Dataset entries
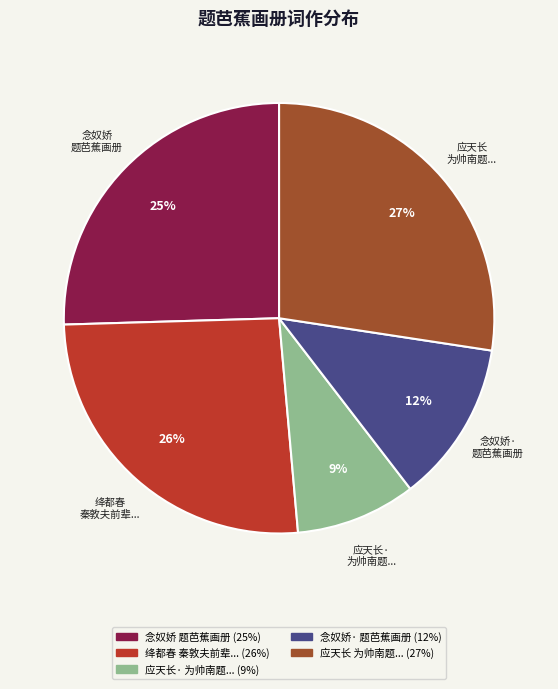

To the nearest percent, what is the difference between the largest and smallest slice percentages?

18%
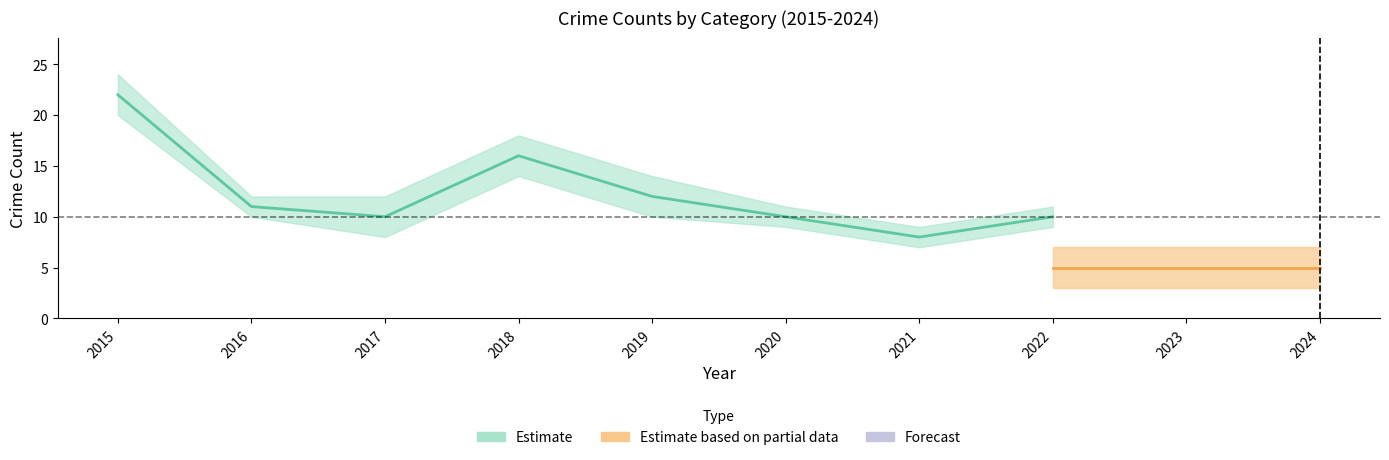

The value of Robbery at 2016 is 9. True or false?

False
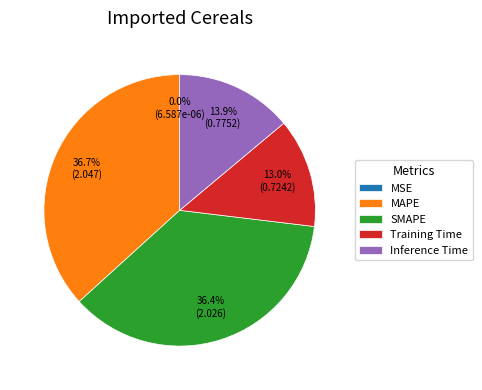

Is Inference Time the majority of the pie?

No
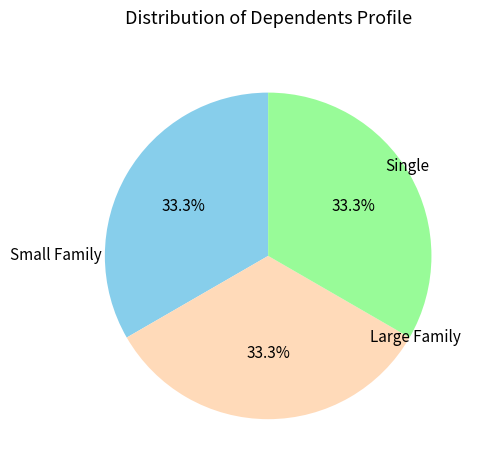

Does any single category account for the majority?

No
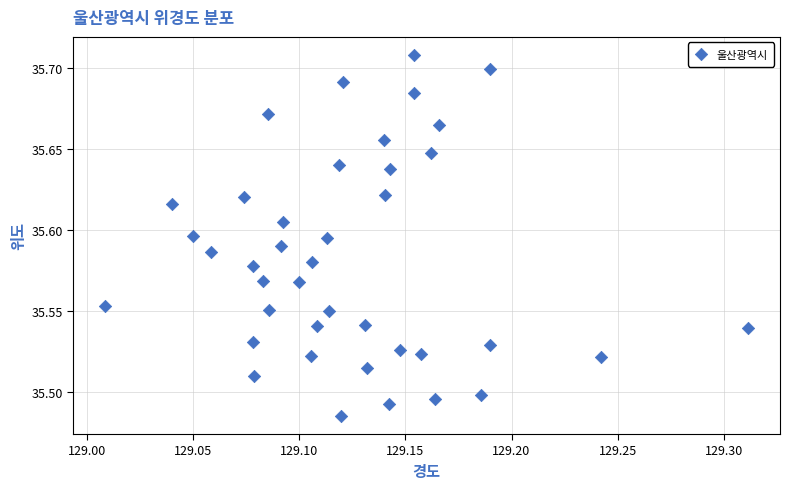

What is the range of X values (max minus min)?

0.3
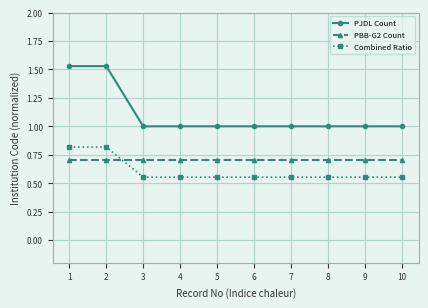

Is the value of PBB-G2 Count at 10 greater than the value of PJDL Count at 3?

No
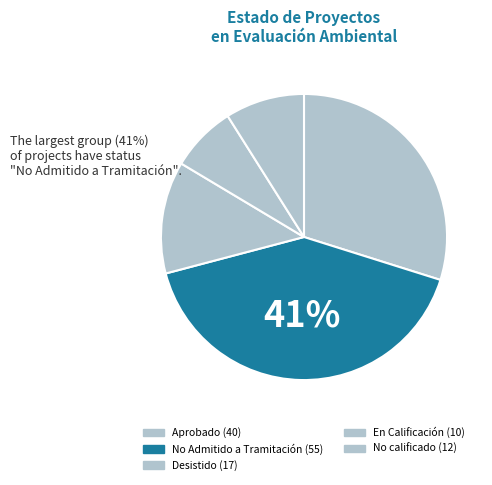

Is No calificado the majority of the pie?

No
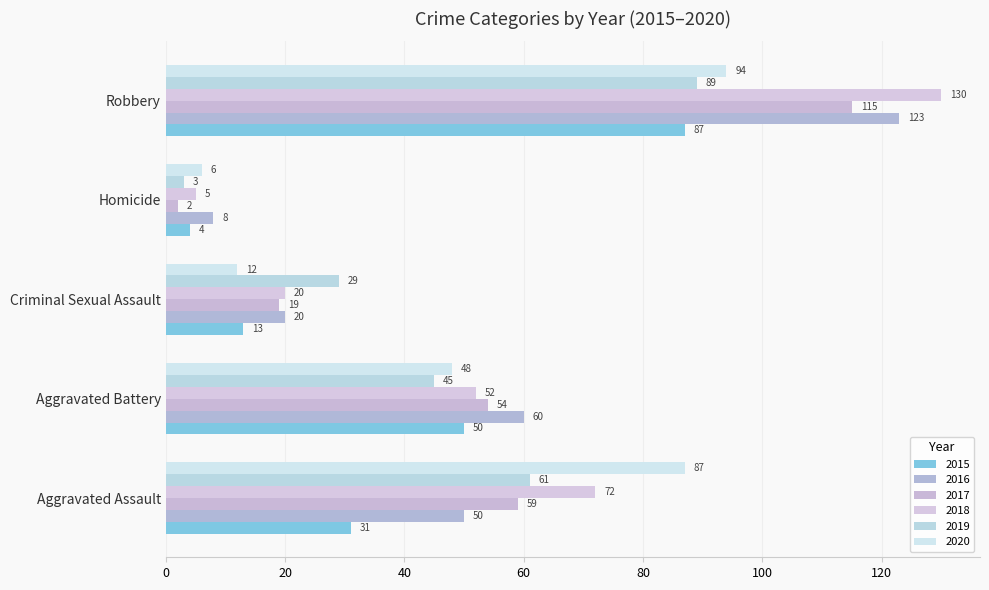

What are all the series names shown in the legend?

2015, 2016, 2017, 2018, 2019, 2020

Work required
Return every line of the material above without any changes, leaving out the pictures.

Result of this task
To the nearest percent, what is the difference between the largest and smallest slice percentages?

18%

The value of Robbery at 2016 is 9. True or false?

False

Is Inference Time the majority of the pie?

No

Does any single category account for the majority?

No

What is the range of X values (max minus min)?

0.3

Is the value of PBB-G2 Count at 10 greater than the value of PJDL Count at 3?

No

Is No calificado the majority of the pie?

No

What are all the series names shown in the legend?

2015, 2016, 2017, 2018, 2019, 2020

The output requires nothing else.